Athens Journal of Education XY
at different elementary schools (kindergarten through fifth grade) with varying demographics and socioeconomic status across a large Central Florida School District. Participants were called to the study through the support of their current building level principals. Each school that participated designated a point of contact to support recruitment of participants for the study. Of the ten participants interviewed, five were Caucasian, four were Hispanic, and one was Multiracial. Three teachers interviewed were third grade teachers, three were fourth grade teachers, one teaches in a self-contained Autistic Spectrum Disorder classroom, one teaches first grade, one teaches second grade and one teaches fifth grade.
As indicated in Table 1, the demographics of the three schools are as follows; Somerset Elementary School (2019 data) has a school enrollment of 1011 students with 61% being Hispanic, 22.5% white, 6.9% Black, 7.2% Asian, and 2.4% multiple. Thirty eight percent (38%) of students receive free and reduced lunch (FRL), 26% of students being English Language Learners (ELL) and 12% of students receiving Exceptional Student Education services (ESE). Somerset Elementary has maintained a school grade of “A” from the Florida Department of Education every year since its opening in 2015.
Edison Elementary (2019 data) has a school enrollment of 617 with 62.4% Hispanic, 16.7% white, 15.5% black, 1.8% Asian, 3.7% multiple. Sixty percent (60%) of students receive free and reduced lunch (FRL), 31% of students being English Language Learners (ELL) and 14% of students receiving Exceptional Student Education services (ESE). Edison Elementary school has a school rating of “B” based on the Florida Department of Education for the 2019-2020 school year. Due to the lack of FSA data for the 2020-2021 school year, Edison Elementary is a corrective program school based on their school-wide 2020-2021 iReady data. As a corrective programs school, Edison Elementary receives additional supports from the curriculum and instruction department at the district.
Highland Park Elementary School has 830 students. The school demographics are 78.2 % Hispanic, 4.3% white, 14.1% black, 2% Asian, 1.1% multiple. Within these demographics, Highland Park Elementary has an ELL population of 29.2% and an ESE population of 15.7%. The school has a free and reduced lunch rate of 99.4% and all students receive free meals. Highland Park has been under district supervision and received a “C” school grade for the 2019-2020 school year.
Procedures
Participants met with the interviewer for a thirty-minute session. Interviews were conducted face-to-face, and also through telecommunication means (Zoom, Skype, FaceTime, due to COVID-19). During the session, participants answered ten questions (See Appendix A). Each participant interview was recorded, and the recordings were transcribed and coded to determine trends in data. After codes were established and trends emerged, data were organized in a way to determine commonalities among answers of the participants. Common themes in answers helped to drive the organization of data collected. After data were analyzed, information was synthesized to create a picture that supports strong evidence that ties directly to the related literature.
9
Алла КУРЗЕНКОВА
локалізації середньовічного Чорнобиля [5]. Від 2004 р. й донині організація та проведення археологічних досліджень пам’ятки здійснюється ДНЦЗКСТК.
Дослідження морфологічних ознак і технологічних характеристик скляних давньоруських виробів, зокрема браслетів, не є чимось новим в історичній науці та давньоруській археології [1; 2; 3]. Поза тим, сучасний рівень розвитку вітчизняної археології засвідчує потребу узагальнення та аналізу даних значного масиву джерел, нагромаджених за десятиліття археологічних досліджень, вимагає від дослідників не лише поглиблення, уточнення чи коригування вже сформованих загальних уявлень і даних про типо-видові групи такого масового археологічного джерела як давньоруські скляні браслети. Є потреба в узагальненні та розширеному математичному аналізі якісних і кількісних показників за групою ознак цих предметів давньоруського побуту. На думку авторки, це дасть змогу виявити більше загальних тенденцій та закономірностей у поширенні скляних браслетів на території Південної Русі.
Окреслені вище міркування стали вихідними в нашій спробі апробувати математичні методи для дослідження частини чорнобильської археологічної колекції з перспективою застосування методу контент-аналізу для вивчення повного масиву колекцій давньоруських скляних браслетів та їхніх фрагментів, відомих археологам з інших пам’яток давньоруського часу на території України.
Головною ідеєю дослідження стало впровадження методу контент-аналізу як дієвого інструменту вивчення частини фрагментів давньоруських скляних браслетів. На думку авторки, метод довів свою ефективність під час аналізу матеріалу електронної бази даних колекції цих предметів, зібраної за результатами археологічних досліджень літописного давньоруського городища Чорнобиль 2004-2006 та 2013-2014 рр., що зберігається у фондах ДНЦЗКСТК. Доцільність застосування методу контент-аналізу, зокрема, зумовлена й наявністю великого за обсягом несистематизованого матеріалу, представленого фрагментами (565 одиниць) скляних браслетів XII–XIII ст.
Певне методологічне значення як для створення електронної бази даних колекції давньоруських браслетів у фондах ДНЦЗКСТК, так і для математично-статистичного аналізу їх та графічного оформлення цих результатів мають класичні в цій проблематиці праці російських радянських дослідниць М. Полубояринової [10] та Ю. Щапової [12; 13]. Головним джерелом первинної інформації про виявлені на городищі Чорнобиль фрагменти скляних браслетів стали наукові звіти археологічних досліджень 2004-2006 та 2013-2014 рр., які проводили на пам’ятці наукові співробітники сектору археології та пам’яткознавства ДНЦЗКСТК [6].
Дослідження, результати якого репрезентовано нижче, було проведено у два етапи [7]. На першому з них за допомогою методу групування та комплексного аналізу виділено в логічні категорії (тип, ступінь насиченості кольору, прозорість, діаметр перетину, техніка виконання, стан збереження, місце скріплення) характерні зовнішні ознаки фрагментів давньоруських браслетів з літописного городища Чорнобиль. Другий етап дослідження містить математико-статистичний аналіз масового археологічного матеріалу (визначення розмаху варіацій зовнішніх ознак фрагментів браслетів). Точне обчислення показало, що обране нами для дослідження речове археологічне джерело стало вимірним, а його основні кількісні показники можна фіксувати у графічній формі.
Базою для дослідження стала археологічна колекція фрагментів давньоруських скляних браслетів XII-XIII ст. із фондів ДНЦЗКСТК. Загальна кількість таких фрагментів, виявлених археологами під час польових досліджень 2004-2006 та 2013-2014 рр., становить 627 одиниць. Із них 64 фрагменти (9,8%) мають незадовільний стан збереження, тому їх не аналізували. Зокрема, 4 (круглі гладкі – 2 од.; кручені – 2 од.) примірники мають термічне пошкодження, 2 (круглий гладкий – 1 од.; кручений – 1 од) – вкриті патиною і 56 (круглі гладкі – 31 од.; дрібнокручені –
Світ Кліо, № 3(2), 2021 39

__Directions__
All of the records above are to be repeated exactly.

__Answer to this exercise__
Athens Journal of Education XY
at different elementary schools (kindergarten through fifth grade) with varying demographics and socioeconomic status across a large Central Florida School District. Participants were called to the study through the support of their current building level principals. Each school that participated designated a point of contact to support recruitment of participants for the study. Of the ten participants interviewed, five were Caucasian, four were Hispanic, and one was Multiracial. Three teachers interviewed were third grade teachers, three were fourth grade teachers, one teaches in a self-contained Autistic Spectrum Disorder classroom, one teaches first grade, one teaches second grade and one teaches fifth grade.
As indicated in Table 1, the demographics of the three schools are as follows; Somerset Elementary School (2019 data) has a school enrollment of 1011 students with 61% being Hispanic, 22.5% white, 6.9% Black, 7.2% Asian, and 2.4% multiple. Thirty eight percent (38%) of students receive free and reduced lunch (FRL), 26% of students being English Language Learners (ELL) and 12% of students receiving Exceptional Student Education services (ESE). Somerset Elementary has maintained a school grade of “A” from the Florida Department of Education every year since its opening in 2015.
Edison Elementary (2019 data) has a school enrollment of 617 with 62.4% Hispanic, 16.7% white, 15.5% black, 1.8% Asian, 3.7% multiple. Sixty percent (60%) of students receive free and reduced lunch (FRL), 31% of students being English Language Learners (ELL) and 14% of students receiving Exceptional Student Education services (ESE). Edison Elementary school has a school rating of “B” based on the Florida Department of Education for the 2019-2020 school year. Due to the lack of FSA data for the 2020-2021 school year, Edison Elementary is a corrective program school based on their school-wide 2020-2021 iReady data. As a corrective programs school, Edison Elementary receives additional supports from the curriculum and instruction department at the district.
Highland Park Elementary School has 830 students. The school demographics are 78.2 % Hispanic, 4.3% white, 14.1% black, 2% Asian, 1.1% multiple. Within these demographics, Highland Park Elementary has an ELL population of 29.2% and an ESE population of 15.7%. The school has a free and reduced lunch rate of 99.4% and all students receive free meals. Highland Park has been under district supervision and received a “C” school grade for the 2019-2020 school year.
Procedures
Participants met with the interviewer for a thirty-minute session. Interviews were conducted face-to-face, and also through telecommunication means (Zoom, Skype, FaceTime, due to COVID-19). During the session, participants answered ten questions (See Appendix A). Each participant interview was recorded, and the recordings were transcribed and coded to determine trends in data. After codes were established and trends emerged, data were organized in a way to determine commonalities among answers of the participants. Common themes in answers helped to drive the organization of data collected. After data were analyzed, information was synthesized to create a picture that supports strong evidence that ties directly to the related literature.
9
Алла КУРЗЕНКОВА
локалізації середньовічного Чорнобиля [5]. Від 2004 р. й донині організація та проведення археологічних досліджень пам’ятки здійснюється ДНЦЗКСТК.
Дослідження морфологічних ознак і технологічних характеристик скляних давньоруських виробів, зокрема браслетів, не є чимось новим в історичній науці та давньоруській археології [1; 2; 3]. Поза тим, сучасний рівень розвитку вітчизняної археології засвідчує потребу узагальнення та аналізу даних значного масиву джерел, нагромаджених за десятиліття археологічних досліджень, вимагає від дослідників не лише поглиблення, уточнення чи коригування вже сформованих загальних уявлень і даних про типо-видові групи такого масового археологічного джерела як давньоруські скляні браслети. Є потреба в узагальненні та розширеному математичному аналізі якісних і кількісних показників за групою ознак цих предметів давньоруського побуту. На думку авторки, це дасть змогу виявити більше загальних тенденцій та закономірностей у поширенні скляних браслетів на території Південної Русі.
Окреслені вище міркування стали вихідними в нашій спробі апробувати математичні методи для дослідження частини чорнобильської археологічної колекції з перспективою застосування методу контент-аналізу для вивчення повного масиву колекцій давньоруських скляних браслетів та їхніх фрагментів, відомих археологам з інших пам’яток давньоруського часу на території України.
Головною ідеєю дослідження стало впровадження методу контент-аналізу як дієвого інструменту вивчення частини фрагментів давньоруських скляних браслетів. На думку авторки, метод довів свою ефективність під час аналізу матеріалу електронної бази даних колекції цих предметів, зібраної за результатами археологічних досліджень літописного давньоруського городища Чорнобиль 2004-2006 та 2013-2014 рр., що зберігається у фондах ДНЦЗКСТК. Доцільність застосування методу контент-аналізу, зокрема, зумовлена й наявністю великого за обсягом несистематизованого матеріалу, представленого фрагментами (565 одиниць) скляних браслетів XII–XIII ст.
Певне методологічне значення як для створення електронної бази даних колекції давньоруських браслетів у фондах ДНЦЗКСТК, так і для математично-статистичного аналізу їх та графічного оформлення цих результатів мають класичні в цій проблематиці праці російських радянських дослідниць М. Полубояринової [10] та Ю. Щапової [12; 13]. Головним джерелом первинної інформації про виявлені на городищі Чорнобиль фрагменти скляних браслетів стали наукові звіти археологічних досліджень 2004-2006 та 2013-2014 рр., які проводили на пам’ятці наукові співробітники сектору археології та пам’яткознавства ДНЦЗКСТК [6].
Дослідження, результати якого репрезентовано нижче, було проведено у два етапи [7]. На першому з них за допомогою методу групування та комплексного аналізу виділено в логічні категорії (тип, ступінь насиченості кольору, прозорість, діаметр перетину, техніка виконання, стан збереження, місце скріплення) характерні зовнішні ознаки фрагментів давньоруських браслетів з літописного городища Чорнобиль. Другий етап дослідження містить математико-статистичний аналіз масового археологічного матеріалу (визначення розмаху варіацій зовнішніх ознак фрагментів браслетів). Точне обчислення показало, що обране нами для дослідження речове археологічне джерело стало вимірним, а його основні кількісні показники можна фіксувати у графічній формі.
Базою для дослідження стала археологічна колекція фрагментів давньоруських скляних браслетів XII-XIII ст. із фондів ДНЦЗКСТК. Загальна кількість таких фрагментів, виявлених археологами під час польових досліджень 2004-2006 та 2013-2014 рр., становить 627 одиниць. Із них 64 фрагменти (9,8%) мають незадовільний стан збереження, тому їх не аналізували. Зокрема, 4 (круглі гладкі – 2 од.; кручені – 2 од.) примірники мають термічне пошкодження, 2 (круглий гладкий – 1 од.; кручений – 1 од) – вкриті патиною і 56 (круглі гладкі – 31 од.; дрібнокручені –
Світ Кліо, № 3(2), 2021 39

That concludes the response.